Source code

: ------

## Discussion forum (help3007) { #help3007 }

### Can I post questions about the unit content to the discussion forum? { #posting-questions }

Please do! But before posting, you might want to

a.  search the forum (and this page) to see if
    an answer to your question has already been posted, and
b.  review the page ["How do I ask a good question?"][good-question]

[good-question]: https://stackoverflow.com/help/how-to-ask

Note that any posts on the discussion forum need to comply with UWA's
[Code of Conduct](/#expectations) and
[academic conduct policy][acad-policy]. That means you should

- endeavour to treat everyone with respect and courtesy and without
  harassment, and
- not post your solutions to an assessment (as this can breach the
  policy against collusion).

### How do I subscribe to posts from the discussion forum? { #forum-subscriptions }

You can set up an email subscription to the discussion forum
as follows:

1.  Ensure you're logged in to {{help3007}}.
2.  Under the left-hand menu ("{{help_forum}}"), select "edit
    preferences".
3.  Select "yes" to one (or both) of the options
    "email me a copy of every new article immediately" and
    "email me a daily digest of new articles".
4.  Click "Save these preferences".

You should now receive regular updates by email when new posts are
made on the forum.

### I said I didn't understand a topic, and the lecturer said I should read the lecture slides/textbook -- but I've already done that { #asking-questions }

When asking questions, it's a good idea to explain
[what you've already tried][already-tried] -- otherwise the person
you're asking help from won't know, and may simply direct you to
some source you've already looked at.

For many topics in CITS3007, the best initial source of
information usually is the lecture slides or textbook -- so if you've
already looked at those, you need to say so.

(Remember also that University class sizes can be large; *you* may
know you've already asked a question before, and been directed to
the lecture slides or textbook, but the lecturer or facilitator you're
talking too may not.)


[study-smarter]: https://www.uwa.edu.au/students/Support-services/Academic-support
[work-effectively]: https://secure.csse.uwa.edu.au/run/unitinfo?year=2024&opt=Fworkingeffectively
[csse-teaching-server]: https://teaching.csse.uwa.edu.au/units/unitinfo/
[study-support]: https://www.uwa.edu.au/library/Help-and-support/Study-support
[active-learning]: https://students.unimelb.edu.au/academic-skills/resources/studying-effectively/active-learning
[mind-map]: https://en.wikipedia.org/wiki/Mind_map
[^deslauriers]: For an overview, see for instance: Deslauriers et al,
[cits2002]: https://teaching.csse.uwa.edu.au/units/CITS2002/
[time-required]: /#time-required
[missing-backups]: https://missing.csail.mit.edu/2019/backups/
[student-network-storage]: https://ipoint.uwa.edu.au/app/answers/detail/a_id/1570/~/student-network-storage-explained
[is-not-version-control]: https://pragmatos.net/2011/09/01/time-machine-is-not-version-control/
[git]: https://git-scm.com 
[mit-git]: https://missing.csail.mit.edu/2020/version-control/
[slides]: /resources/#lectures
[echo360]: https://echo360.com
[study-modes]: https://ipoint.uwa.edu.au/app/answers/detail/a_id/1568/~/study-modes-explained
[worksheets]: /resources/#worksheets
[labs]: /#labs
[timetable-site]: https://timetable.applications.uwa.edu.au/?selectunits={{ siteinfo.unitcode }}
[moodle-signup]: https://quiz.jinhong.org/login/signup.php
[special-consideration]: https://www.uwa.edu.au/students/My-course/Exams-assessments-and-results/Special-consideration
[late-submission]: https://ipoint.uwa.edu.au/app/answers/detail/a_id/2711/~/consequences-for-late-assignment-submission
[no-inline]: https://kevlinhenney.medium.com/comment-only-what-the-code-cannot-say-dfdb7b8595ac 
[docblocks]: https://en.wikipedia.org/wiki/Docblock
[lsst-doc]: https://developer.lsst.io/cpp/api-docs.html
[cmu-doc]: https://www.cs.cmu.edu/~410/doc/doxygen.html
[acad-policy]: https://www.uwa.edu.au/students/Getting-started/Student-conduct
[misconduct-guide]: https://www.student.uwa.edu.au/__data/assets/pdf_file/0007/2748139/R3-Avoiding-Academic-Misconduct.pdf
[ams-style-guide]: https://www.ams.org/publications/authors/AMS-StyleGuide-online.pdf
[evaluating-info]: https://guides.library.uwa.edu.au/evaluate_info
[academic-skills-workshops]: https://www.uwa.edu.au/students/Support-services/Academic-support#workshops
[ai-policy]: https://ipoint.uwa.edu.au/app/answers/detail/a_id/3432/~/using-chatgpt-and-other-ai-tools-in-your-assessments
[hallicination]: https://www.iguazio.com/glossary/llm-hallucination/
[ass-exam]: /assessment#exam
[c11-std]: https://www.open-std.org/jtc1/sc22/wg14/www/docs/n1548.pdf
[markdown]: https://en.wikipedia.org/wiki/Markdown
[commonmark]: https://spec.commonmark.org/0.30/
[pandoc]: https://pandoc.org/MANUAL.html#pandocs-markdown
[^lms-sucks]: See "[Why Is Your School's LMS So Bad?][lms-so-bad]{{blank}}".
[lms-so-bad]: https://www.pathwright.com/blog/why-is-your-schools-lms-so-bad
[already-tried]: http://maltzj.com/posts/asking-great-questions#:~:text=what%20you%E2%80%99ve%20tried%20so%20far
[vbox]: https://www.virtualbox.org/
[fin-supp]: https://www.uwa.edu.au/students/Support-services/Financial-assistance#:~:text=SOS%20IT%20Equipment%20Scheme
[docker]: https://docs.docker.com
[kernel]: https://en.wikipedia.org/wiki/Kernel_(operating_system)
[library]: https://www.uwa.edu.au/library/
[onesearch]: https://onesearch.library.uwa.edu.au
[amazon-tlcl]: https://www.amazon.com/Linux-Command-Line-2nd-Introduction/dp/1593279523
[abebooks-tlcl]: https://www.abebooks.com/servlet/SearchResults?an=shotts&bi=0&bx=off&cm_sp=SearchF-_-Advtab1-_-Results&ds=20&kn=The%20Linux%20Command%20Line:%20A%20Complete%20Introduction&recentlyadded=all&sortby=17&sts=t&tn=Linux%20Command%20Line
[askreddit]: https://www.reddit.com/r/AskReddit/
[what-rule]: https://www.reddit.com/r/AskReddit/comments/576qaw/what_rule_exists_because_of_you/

◇ ◇ ◇ ◇

Copy out each item above word for word, keeping its original order and formatting.

Source code

: ------

## Discussion forum (help3007) { #help3007 }

### Can I post questions about the unit content to the discussion forum? { #posting-questions }

Please do! But before posting, you might want to

a.  search the forum (and this page) to see if
    an answer to your question has already been posted, and
b.  review the page ["How do I ask a good question?"][good-question]

[good-question]: https://stackoverflow.com/help/how-to-ask

Note that any posts on the discussion forum need to comply with UWA's
[Code of Conduct](/#expectations) and
[academic conduct policy][acad-policy]. That means you should

- endeavour to treat everyone with respect and courtesy and without
  harassment, and
- not post your solutions to an assessment (as this can breach the
  policy against collusion).

### How do I subscribe to posts from the discussion forum? { #forum-subscriptions }

You can set up an email subscription to the discussion forum
as follows:

1.  Ensure you're logged in to {{help3007}}.
2.  Under the left-hand menu ("{{help_forum}}"), select "edit
    preferences".
3.  Select "yes" to one (or both) of the options
    "email me a copy of every new article immediately" and
    "email me a daily digest of new articles".
4.  Click "Save these preferences".

You should now receive regular updates by email when new posts are
made on the forum.

### I said I didn't understand a topic, and the lecturer said I should read the lecture slides/textbook -- but I've already done that { #asking-questions }

When asking questions, it's a good idea to explain
[what you've already tried][already-tried] -- otherwise the person
you're asking help from won't know, and may simply direct you to
some source you've already looked at.

For many topics in CITS3007, the best initial source of
information usually is the lecture slides or textbook -- so if you've
already looked at those, you need to say so.

(Remember also that University class sizes can be large; *you* may
know you've already asked a question before, and been directed to
the lecture slides or textbook, but the lecturer or facilitator you're
talking too may not.)


[study-smarter]: https://www.uwa.edu.au/students/Support-services/Academic-support
[work-effectively]: https://secure.csse.uwa.edu.au/run/unitinfo?year=2024&opt=Fworkingeffectively
[csse-teaching-server]: https://teaching.csse.uwa.edu.au/units/unitinfo/
[study-support]: https://www.uwa.edu.au/library/Help-and-support/Study-support
[active-learning]: https://students.unimelb.edu.au/academic-skills/resources/studying-effectively/active-learning
[mind-map]: https://en.wikipedia.org/wiki/Mind_map
[^deslauriers]: For an overview, see for instance: Deslauriers et al,
[cits2002]: https://teaching.csse.uwa.edu.au/units/CITS2002/
[time-required]: /#time-required
[missing-backups]: https://missing.csail.mit.edu/2019/backups/
[student-network-storage]: https://ipoint.uwa.edu.au/app/answers/detail/a_id/1570/~/student-network-storage-explained
[is-not-version-control]: https://pragmatos.net/2011/09/01/time-machine-is-not-version-control/
[git]: https://git-scm.com 
[mit-git]: https://missing.csail.mit.edu/2020/version-control/
[slides]: /resources/#lectures
[echo360]: https://echo360.com
[study-modes]: https://ipoint.uwa.edu.au/app/answers/detail/a_id/1568/~/study-modes-explained
[worksheets]: /resources/#worksheets
[labs]: /#labs
[timetable-site]: https://timetable.applications.uwa.edu.au/?selectunits={{ siteinfo.unitcode }}
[moodle-signup]: https://quiz.jinhong.org/login/signup.php
[special-consideration]: https://www.uwa.edu.au/students/My-course/Exams-assessments-and-results/Special-consideration
[late-submission]: https://ipoint.uwa.edu.au/app/answers/detail/a_id/2711/~/consequences-for-late-assignment-submission
[no-inline]: https://kevlinhenney.medium.com/comment-only-what-the-code-cannot-say-dfdb7b8595ac 
[docblocks]: https://en.wikipedia.org/wiki/Docblock
[lsst-doc]: https://developer.lsst.io/cpp/api-docs.html
[cmu-doc]: https://www.cs.cmu.edu/~410/doc/doxygen.html
[acad-policy]: https://www.uwa.edu.au/students/Getting-started/Student-conduct
[misconduct-guide]: https://www.student.uwa.edu.au/__data/assets/pdf_file/0007/2748139/R3-Avoiding-Academic-Misconduct.pdf
[ams-style-guide]: https://www.ams.org/publications/authors/AMS-StyleGuide-online.pdf
[evaluating-info]: https://guides.library.uwa.edu.au/evaluate_info
[academic-skills-workshops]: https://www.uwa.edu.au/students/Support-services/Academic-support#workshops
[ai-policy]: https://ipoint.uwa.edu.au/app/answers/detail/a_id/3432/~/using-chatgpt-and-other-ai-tools-in-your-assessments
[hallicination]: https://www.iguazio.com/glossary/llm-hallucination/
[ass-exam]: /assessment#exam
[c11-std]: https://www.open-std.org/jtc1/sc22/wg14/www/docs/n1548.pdf
[markdown]: https://en.wikipedia.org/wiki/Markdown
[commonmark]: https://spec.commonmark.org/0.30/
[pandoc]: https://pandoc.org/MANUAL.html#pandocs-markdown
[^lms-sucks]: See "[Why Is Your School's LMS So Bad?][lms-so-bad]{{blank}}".
[lms-so-bad]: https://www.pathwright.com/blog/why-is-your-schools-lms-so-bad
[already-tried]: http://maltzj.com/posts/asking-great-questions#:~:text=what%20you%E2%80%99ve%20tried%20so%20far
[vbox]: https://www.virtualbox.org/
[fin-supp]: https://www.uwa.edu.au/students/Support-services/Financial-assistance#:~:text=SOS%20IT%20Equipment%20Scheme
[docker]: https://docs.docker.com
[kernel]: https://en.wikipedia.org/wiki/Kernel_(operating_system)
[library]: https://www.uwa.edu.au/library/
[onesearch]: https://onesearch.library.uwa.edu.au
[amazon-tlcl]: https://www.amazon.com/Linux-Command-Line-2nd-Introduction/dp/1593279523
[abebooks-tlcl]: https://www.abebooks.com/servlet/SearchResults?an=shotts&bi=0&bx=off&cm_sp=SearchF-_-Advtab1-_-Results&ds=20&kn=The%20Linux%20Command%20Line:%20A%20Complete%20Introduction&recentlyadded=all&sortby=17&sts=t&tn=Linux%20Command%20Line
[askreddit]: https://www.reddit.com/r/AskReddit/
[what-rule]: https://www.reddit.com/r/AskReddit/comments/576qaw/what_rule_exists_because_of_you/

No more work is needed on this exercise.